Nel secondo anno di direzione artistica di Alessandro Rabottini, miart 2018 annuncia un nuovo team di curatori, nuovi membri del Comitato di Selezione e un progetto che ne conferma il mix unico in Italia di arte contemporanea, arte moderna e design in edizione limitata. Come ogni anno, miart sarà il catalizzatore della Milano Art Week, un intenso programma di eventi e inaugurazioni organizzato in collaborazione con il Comune di Milano e che riunisce Pirelli HangarBicocca, Fondazione Prada, Triennale, Fondazione Nicola Trussardi, Palazzo Reale, Museo del Novecento, FAI, PAC – Padiglione d’Arte Contemporanea, GAM - Galleria d'Arte Contemporanea Arte Moderna, FM Centro per l'Arte Contemporanea, Fondazione Furla e Fondazione Carriero, tra gli altri.
 
“Sono orgoglioso di presentare il team internazionale di curatori che sta già lavorando a miart 2018 – afferma Alessandro Rabottini - un gruppo di professionisti che porterà a Milano quella pluralità di voci e di punti di vista che caratterizza il progetto sostenuto da Fiera Milano. L’edizione del 2018 rafforza l’identità che abbiamo perseguito in questi anni, ovvero l’idea che il passato, il presente e il futuro dell’arte siano dimensioni della creatività in continua e reciproca relazione. miart attrae tanti tipi di pubblico quante sono le sue coordinate principali: arte storica, arte contemporanea, arte emergente e design di ricerca. Ed è questa ampiezza di vedute che vogliamo garantire per il nostro pubblico in occasione di miart 2018”.
 
“miart è una fiera che articola un intenso dialogo tra maestri del dopoguerra e talenti emergenti – dichiara Lorenzo Caprio Presidente di  Fiera Milano. Attraverso le sue sezioni principali – Established Contemporary, Established Masters ed Emergent – miart è la fiera in Italia che presenta al pubblico la più ampia offerta cronologica, dall'arte dell'inizio del secolo scorso alle opere delle generazioni più recenti, attraverso una gamma accuratamente selezionata di gallerie che operano in entrambi i mercati, primario e secondario”.
 
Insieme a un’accurata selezione di prestigiose gallerie internazionali d'arte contemporanea, miart pone particolare enfasi sugli artisti storici all'interno delle sezioni Masters e Decades.

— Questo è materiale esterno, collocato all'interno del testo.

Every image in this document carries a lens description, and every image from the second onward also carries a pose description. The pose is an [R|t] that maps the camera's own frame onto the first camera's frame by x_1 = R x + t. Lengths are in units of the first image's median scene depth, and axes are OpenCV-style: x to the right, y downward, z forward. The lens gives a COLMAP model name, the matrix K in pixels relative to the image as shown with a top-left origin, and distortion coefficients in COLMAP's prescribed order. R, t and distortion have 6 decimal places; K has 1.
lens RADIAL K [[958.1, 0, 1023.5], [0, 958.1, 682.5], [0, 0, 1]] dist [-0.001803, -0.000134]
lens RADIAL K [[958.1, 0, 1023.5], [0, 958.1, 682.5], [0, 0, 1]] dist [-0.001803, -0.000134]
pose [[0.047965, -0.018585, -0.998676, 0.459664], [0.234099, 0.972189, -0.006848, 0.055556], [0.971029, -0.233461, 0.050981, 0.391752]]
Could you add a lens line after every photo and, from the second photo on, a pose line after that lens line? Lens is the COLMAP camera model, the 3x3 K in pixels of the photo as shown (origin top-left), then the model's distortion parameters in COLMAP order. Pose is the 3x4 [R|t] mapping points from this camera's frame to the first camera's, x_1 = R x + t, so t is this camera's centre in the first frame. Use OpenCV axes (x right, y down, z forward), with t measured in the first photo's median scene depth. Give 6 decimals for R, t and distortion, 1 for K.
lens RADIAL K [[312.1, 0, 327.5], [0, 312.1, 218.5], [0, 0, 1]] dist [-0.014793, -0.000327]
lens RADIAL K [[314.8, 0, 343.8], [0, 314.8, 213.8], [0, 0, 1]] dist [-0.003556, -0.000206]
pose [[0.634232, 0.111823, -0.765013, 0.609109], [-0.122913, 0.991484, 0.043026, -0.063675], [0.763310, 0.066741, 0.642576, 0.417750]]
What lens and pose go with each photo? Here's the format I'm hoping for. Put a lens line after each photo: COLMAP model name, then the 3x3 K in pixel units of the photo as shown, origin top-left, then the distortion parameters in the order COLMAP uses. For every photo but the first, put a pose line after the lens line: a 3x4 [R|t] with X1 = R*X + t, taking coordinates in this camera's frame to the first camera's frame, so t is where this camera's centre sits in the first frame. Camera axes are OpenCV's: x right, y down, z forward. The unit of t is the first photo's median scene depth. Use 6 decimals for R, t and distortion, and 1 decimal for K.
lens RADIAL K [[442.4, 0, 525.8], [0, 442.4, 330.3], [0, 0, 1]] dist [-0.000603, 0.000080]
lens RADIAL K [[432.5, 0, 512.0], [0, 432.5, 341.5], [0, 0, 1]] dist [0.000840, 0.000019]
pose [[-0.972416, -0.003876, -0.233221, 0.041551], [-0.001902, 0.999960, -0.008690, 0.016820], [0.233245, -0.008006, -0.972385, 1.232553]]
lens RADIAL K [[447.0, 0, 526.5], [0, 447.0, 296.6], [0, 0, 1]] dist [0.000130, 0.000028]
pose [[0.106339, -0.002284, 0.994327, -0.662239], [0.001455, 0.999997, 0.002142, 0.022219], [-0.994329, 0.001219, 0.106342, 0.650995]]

Entrambe le sezioni sono curate per il secondo anno da Alberto Salvadori e sono incentrate sulla presentazione di opere seminali dei maestri del dopoguerra accostate alla riscoperta di artisti che il mercato sta portando ora all’attenzione del collezionismo. In un momento di grande interesse per il post-war italiano, miart si configura come un appuntamento unico per il mercato dello storico, tanto per la qualità delle opere che per il rigore dei progetti espositivi.
 
Cardine di miart è il dialogo tra artisti di diverse generazioni attraverso Generations, una speciale sezione su invito, curata quest’anno da due tra i più accreditati curatori a livello internazionale: Lorenzo Benedetti (Curatore per l’Arte Contemporanea al Kunstmuseum St. Gallen) e Jens Hoffmann (Director of Exhibitions and Public Programs al Jewish Museum di New York).
 
Attilia Fattori Franchini, curatrice indipendente di base a Londra, coordinerà le venti gallerie internazionali che ogni anno compongono la sezione Emergent, presentando uno spaccato fresco e dinamico delle ultime sperimentazioni di artisti emergenti rappresentati da gallerie con meno di cinque anni di attività.